There was an article in today's (Aug 17, 2003) NY Times about how to avoid busting your retirement account http://www.nytimes.com/2003/08/17/bu...=all&position=
. After spending most of the article explaining how you shouldn't be taking more than 4 or maybe 5% tops, the Times gets the opinion of the author of the various Trinity Unversity studies.
To tell people with $1 million portfolios that they can spend less than $4,000 a month is "absurd," said Dr. Philip Cooley, the Prassel Professor of Business at Trinity University in San Antonio, who has published several papers on sustainable withdrawal rates in the last five years.
"When you recommend such low rates, you cause the retiree to forgo a joyous life in early retirement," he said, "and they end up with a lot of money later on, when they can't take advantage of it."

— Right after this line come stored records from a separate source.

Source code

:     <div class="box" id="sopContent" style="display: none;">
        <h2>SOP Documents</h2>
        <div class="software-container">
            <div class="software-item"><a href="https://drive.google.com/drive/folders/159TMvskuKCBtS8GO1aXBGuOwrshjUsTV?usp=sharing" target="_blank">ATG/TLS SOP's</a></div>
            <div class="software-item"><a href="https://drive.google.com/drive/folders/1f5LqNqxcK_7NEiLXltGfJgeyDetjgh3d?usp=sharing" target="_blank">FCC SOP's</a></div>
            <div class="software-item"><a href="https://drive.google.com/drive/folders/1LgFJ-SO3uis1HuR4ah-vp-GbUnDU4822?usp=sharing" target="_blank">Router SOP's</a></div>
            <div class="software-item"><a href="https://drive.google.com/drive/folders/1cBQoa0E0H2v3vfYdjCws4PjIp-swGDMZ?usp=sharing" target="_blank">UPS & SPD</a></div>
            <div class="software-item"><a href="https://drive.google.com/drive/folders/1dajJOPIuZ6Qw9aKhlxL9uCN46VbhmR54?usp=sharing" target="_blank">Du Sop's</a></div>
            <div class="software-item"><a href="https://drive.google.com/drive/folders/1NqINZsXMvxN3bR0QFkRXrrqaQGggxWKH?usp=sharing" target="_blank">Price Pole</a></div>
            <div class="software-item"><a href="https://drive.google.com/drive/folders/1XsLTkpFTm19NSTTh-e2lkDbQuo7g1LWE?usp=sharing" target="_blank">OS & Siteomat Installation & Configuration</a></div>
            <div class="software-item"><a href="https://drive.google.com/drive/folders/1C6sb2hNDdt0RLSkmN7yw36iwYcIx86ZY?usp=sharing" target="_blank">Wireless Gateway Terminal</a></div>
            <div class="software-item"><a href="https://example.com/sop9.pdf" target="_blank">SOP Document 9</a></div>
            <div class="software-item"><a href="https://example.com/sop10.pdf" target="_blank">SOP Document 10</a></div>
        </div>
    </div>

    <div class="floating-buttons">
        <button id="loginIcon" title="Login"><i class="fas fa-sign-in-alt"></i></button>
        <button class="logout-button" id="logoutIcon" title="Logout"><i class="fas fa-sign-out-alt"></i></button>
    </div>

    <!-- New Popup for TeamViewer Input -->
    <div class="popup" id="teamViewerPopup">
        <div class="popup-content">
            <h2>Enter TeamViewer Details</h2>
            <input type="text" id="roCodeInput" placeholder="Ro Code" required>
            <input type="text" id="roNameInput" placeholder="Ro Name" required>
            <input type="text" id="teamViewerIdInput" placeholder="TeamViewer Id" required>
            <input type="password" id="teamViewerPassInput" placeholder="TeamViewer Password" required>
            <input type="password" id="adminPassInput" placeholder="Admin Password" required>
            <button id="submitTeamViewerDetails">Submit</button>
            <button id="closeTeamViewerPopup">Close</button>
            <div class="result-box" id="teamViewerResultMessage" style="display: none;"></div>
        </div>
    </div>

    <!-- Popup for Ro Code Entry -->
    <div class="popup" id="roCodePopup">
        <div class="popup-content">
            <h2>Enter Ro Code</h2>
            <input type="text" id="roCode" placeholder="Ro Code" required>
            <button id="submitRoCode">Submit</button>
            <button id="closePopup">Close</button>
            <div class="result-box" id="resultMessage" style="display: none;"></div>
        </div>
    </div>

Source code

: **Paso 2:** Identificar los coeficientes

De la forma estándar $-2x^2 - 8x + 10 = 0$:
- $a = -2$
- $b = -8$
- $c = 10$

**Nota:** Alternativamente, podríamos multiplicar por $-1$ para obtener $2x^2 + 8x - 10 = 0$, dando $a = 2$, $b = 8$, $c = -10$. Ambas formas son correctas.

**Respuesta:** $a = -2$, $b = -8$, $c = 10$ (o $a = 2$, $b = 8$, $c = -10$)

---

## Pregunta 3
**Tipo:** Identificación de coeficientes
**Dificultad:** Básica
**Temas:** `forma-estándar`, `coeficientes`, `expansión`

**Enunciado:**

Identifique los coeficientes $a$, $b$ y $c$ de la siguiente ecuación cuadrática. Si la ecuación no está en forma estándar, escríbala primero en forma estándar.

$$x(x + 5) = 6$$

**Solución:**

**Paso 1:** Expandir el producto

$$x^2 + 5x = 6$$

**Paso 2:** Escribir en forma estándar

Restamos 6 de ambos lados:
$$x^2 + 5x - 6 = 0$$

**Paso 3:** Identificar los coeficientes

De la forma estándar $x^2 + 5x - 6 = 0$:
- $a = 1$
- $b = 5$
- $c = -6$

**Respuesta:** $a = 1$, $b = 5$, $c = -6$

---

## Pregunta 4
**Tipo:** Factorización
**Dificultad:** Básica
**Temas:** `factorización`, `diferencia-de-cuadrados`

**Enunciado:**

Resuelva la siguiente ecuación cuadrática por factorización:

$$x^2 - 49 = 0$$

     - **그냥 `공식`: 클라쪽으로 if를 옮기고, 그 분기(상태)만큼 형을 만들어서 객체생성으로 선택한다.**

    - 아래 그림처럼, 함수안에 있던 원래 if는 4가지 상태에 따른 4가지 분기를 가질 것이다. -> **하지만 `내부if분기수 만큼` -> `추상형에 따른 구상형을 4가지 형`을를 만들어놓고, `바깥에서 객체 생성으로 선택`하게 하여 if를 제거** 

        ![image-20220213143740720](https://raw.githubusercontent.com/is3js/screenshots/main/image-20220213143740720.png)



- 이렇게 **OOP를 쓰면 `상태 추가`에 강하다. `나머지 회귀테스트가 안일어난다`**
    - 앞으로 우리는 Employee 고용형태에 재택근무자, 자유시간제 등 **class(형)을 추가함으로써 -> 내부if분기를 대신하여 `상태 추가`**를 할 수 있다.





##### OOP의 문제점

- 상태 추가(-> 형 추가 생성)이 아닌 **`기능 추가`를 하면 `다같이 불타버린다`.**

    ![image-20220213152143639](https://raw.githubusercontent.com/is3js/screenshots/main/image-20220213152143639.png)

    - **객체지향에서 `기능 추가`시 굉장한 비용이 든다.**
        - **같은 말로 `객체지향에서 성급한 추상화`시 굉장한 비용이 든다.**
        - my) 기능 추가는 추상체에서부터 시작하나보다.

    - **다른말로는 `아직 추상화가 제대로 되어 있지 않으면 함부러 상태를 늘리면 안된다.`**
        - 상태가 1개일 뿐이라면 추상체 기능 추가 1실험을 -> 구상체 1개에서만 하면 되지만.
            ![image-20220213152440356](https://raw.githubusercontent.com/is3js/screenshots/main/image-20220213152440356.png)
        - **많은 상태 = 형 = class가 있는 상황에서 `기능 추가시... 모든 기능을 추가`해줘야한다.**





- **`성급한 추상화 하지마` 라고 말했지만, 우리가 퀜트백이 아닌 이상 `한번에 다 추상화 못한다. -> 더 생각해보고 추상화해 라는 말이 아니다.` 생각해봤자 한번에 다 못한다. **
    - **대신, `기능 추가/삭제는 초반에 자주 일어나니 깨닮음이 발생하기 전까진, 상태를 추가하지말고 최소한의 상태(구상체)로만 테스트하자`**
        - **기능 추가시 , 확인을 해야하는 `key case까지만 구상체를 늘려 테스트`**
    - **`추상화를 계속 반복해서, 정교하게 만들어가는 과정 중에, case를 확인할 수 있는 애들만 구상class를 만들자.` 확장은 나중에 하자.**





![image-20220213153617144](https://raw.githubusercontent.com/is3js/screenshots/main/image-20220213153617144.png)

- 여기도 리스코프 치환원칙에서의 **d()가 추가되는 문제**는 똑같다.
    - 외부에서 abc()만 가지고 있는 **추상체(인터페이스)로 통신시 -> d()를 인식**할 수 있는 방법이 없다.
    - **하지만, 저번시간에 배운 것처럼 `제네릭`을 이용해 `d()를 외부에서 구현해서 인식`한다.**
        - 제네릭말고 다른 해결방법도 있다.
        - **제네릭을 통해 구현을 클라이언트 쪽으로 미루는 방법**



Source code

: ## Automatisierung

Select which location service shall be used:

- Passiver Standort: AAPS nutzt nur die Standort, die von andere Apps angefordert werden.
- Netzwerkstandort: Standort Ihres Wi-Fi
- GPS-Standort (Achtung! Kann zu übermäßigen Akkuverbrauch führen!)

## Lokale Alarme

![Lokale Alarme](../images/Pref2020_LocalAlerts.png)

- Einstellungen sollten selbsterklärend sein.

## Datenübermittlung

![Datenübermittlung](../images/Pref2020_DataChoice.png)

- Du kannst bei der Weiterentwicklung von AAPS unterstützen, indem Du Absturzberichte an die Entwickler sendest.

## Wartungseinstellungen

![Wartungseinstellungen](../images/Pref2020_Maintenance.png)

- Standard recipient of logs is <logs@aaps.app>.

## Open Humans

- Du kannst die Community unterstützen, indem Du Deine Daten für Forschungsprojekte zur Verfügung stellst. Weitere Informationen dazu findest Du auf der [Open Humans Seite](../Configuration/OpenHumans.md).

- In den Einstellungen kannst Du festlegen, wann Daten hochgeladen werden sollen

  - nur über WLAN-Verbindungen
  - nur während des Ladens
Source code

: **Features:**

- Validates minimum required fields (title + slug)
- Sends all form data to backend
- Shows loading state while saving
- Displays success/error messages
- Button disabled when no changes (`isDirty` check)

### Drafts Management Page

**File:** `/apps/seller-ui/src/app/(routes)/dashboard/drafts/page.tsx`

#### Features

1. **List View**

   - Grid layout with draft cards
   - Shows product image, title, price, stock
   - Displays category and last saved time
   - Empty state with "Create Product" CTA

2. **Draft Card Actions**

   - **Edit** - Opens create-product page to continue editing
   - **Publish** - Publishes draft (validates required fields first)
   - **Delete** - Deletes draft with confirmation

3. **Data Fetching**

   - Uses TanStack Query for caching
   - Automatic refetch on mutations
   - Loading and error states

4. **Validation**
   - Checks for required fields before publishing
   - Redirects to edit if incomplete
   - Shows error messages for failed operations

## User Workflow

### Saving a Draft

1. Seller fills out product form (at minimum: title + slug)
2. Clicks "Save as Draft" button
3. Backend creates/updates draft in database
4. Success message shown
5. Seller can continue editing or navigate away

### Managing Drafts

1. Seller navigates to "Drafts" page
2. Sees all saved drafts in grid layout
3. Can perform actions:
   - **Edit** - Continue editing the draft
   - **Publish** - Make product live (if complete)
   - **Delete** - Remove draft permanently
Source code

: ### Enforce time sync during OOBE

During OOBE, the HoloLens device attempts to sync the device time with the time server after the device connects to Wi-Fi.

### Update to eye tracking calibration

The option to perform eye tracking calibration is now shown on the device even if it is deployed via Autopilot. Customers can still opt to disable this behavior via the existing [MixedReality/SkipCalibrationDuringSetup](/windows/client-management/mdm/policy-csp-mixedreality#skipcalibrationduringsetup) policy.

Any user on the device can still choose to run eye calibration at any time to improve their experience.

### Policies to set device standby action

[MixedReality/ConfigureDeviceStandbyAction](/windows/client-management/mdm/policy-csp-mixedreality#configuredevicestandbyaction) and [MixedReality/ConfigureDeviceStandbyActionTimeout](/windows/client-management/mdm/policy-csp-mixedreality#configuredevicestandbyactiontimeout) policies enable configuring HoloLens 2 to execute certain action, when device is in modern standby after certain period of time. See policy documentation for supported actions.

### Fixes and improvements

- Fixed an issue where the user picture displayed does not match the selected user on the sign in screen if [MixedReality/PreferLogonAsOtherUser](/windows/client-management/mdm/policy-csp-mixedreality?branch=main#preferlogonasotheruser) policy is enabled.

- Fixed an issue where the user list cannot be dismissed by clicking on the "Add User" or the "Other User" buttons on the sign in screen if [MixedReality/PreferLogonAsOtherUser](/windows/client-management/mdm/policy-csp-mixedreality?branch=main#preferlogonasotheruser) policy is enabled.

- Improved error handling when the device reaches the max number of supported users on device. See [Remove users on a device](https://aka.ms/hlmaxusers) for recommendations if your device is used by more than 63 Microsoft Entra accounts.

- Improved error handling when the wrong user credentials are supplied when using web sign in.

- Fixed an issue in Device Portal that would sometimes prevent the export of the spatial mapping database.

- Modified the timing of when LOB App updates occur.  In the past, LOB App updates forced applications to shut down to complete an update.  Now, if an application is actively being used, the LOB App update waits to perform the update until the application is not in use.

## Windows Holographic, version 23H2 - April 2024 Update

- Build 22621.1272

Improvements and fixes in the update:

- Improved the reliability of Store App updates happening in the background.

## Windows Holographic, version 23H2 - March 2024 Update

He said his research indicated that over 30 years, a withdrawal rate of 7 percent of the initial portfolio value, without adjustments for inflation, is sustainable 86 percent of the time for a stock-dominated portfolio.
"This is not a contract," Dr. Cooley said. "We're talking about a financial plan." People who retire into a bear market can cut back on their withdrawal rate, he said. Then, when things look better, why not bump it up again?
Of course he started at a 4.8% withdrawal rate and is raising it to a gasp!
5% rate. Plus, note that his 7% without adjustments for inflation
. So not much of a license to loot your retirement kitty. Still there is a good point here that you may find yourself wishing that you had spent more money when you could have had more fun with it.